Irańczycy "nie mają woli pomocy". Kontakt ze śledczymi z Ukrainy urwany

Nie ma kontaktu między ukraińskimi i irańskimi śledczymi w ramach dochodzenia dotyczącego zestrzelenia ukraińskiego samolotu pod Teheranem 8 stycznia - poinformował w środę prokurator generalny Ukrainy Rusłan Riaboszapka.

Prokurator generalny Ukrainy Rusłan Riaboszapka, cytowany przez agencję Interfax-Ukraina, zapytany o współpracę z irańskimi śledczymi w ramach dochodzenia dotyczącego zestrzelenia ukraińskiego samolotu pod Teheranem, do którego doszło 8 stycznia odparł, że "nie ma takiego kontaktu". - Nie rozumiemy dlaczego - podkreślił.

"Po stronie irańskiej nie ma woli pomocy"

Rusłan Riaboszapka dodał, że kilka razy przedstawiciele strony irańskiej kontaktowali się z ukraińską prokuraturą generalną, ale kontakty te nie rozwinęły się i odbywały się za pośrednictwem ministerstwa spraw wewnętrznych i ambasady. Jego zdaniem może to świadczyć o tym, że "po stronie irańskiej nie ma woli pomocy" w śledztwie. - Możliwe, że są też inne przyczyny - zastrzegł.

Rusłan Riaboszapka informuje o braku kontaktu z irańskimi śledczymi w sprawie zestrzelenia samolotu w Teheranie
Rusłan Riaboszapka informuje o braku kontaktu z irańskimi śledczymi w sprawie zestrzelenia samolotu w Teheranie
Źródło: president.gov.ua/wikimedia CC BY 2.0

Prokurator przekazał też, że Ukraina przygotowała projekt utworzenia razem z krajami, których obywatele zginęli w katastrofie, wspólnej grupy śledczych. - Na razie, powiedzmy, szanse na (utworzenie - red.) wspólnej grupy śledczych nie są duże.
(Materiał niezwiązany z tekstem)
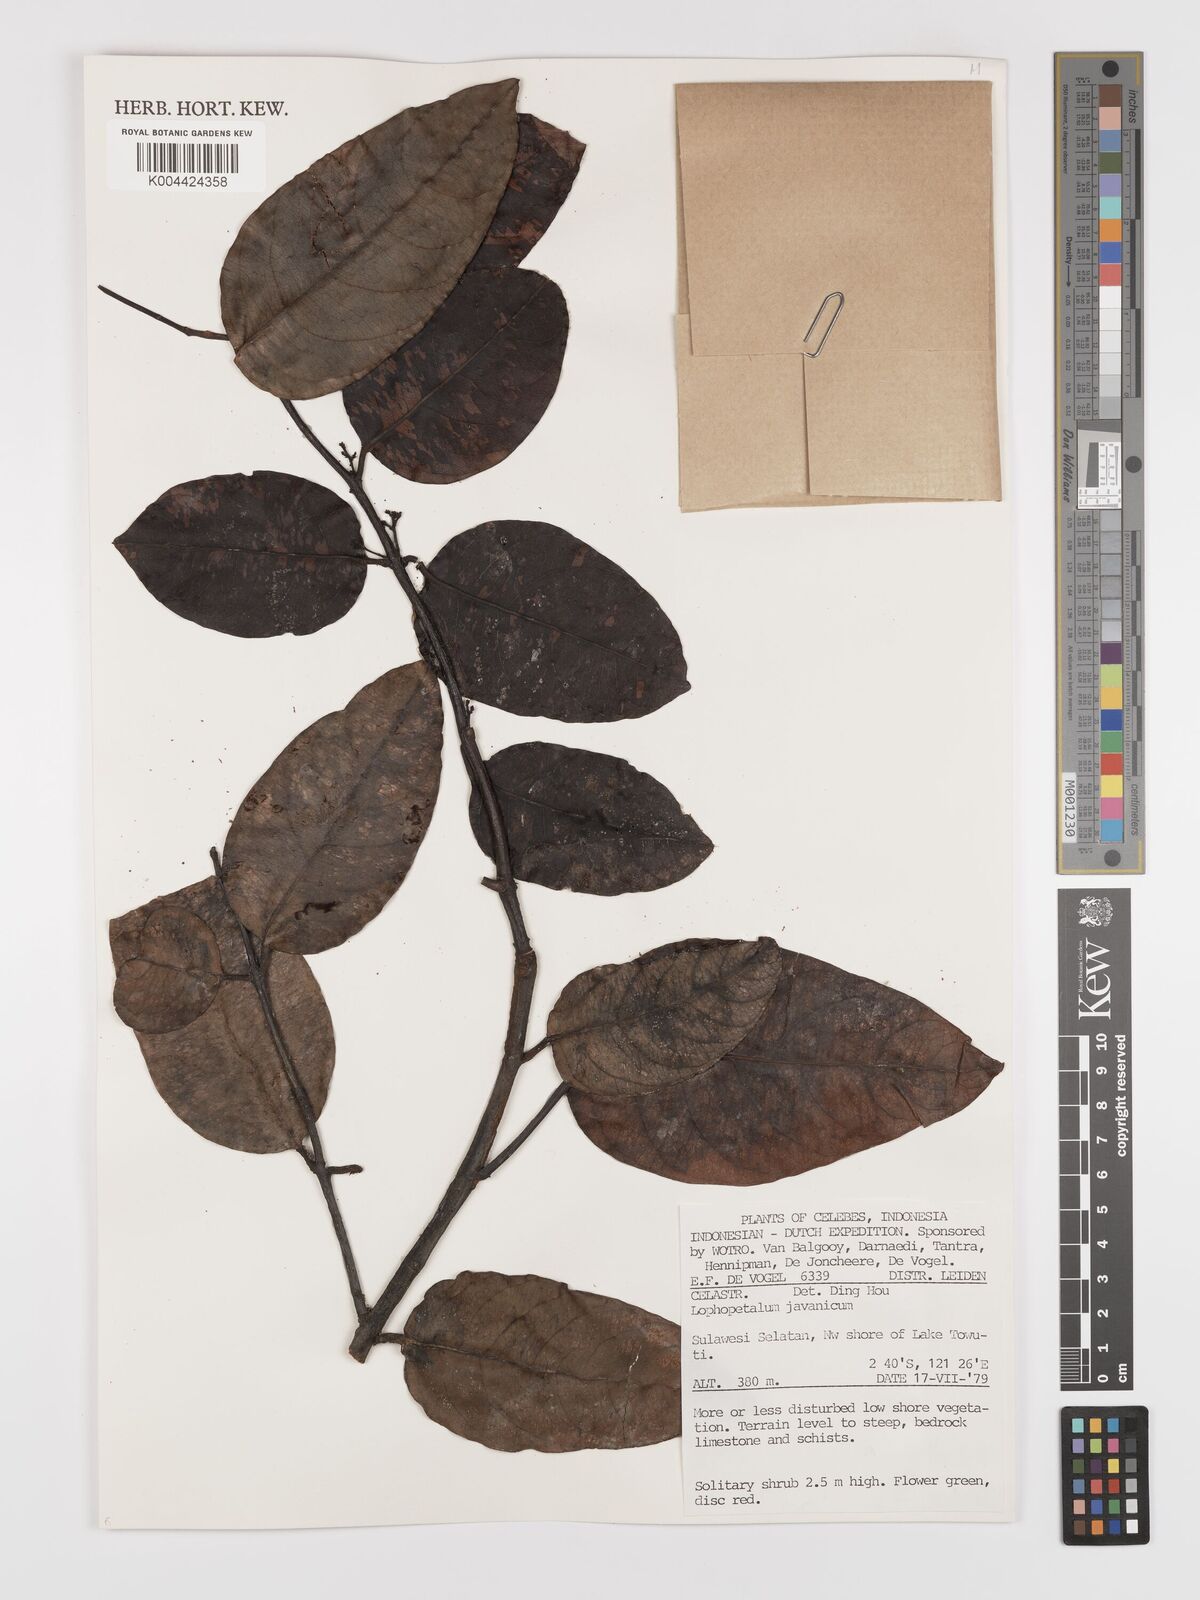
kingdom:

Dlatego większą nadzieję (pokładamy - red.) w międzynarodowej pomocy prawnej i kanałach dyplomatycznych - dodał.

Ujawnienie nagrania rozmowy pilota z kontrolerem ruchu w Teheranie

Boeing 737-800 linii Ukraine International Airlines, odbywający rejs z Teheranu do Kijowa, został nieumyślnie zestrzelony przez irańską obronę przeciwlotniczą 8 stycznia w okolicach irańskiej stolicy. Zginęło 176 osób, w tym 82 Irańczyków, 57 Kanadyjczyków, 11 Ukraińców (dwoje pasażerów i dziewięcioro członków załogi), a także obywatele Szwecji, Afganistanu i Wielkiej Brytanii.

Władze Iranu przyznały 11 stycznia, że jego siły zbrojne zestrzeliły ukraiński samolot w rezultacie błędu ludzkiego. Wcześniej Teheran zaprzeczał, jakoby ponosił odpowiedzialność za tragedię.

W niedzielę w programie TSN Tyżdeń ukraińskiej telewizji 1+1 wyemitowano nagranie rozmowy drugiego pilota irańskiego samolotu linii Aseman Airlines lecącego z miasta Sziraz do Teheranu z kontrolerem ruchu na lotnisku w irańskiej stolicy. Według TSN Tyżdeń, pilot widział zarówno wystrzelenie rakiety, jak i wybuch.

Komentując rozmowę, prezydent Ukrainy Wołodymyr Zełenski powiedział, że nagranie świadczy o tym, że Iran od początku wiedział, że ukraiński samolot został zestrzelony przez rakietę.

Iran odmawia współpracy

Dzień później Hasan Rezaifar z irańskiej Organizacji Lotnictwa Cywilnego oświadczył, że Iran nie będzie już dzielić się z Ukrainą dowodami w ramach śledztwa dotyczącego katastrofy w związku z opublikowaniem w ukraińskich mediach nagrania ze śledztwa.

Później sekretarz ukraińskiej Rady Bezpieczeństwa i Obrony (RBNiO) Ołeksij Daniłow poinformował, że Kijów chce wszechstronnego i pełnego śledztwa w sprawie okoliczności tragedii - pisze Interfax-Ukraina.

Zapewnił, że Ukraina jest gotowa do ścisłej współpracy z Teheranem i ma do tego wszelkie techniczne i naukowe możliwości - w szczególności, jeśli chodzi o odczyt danych z czarnych skrzynek.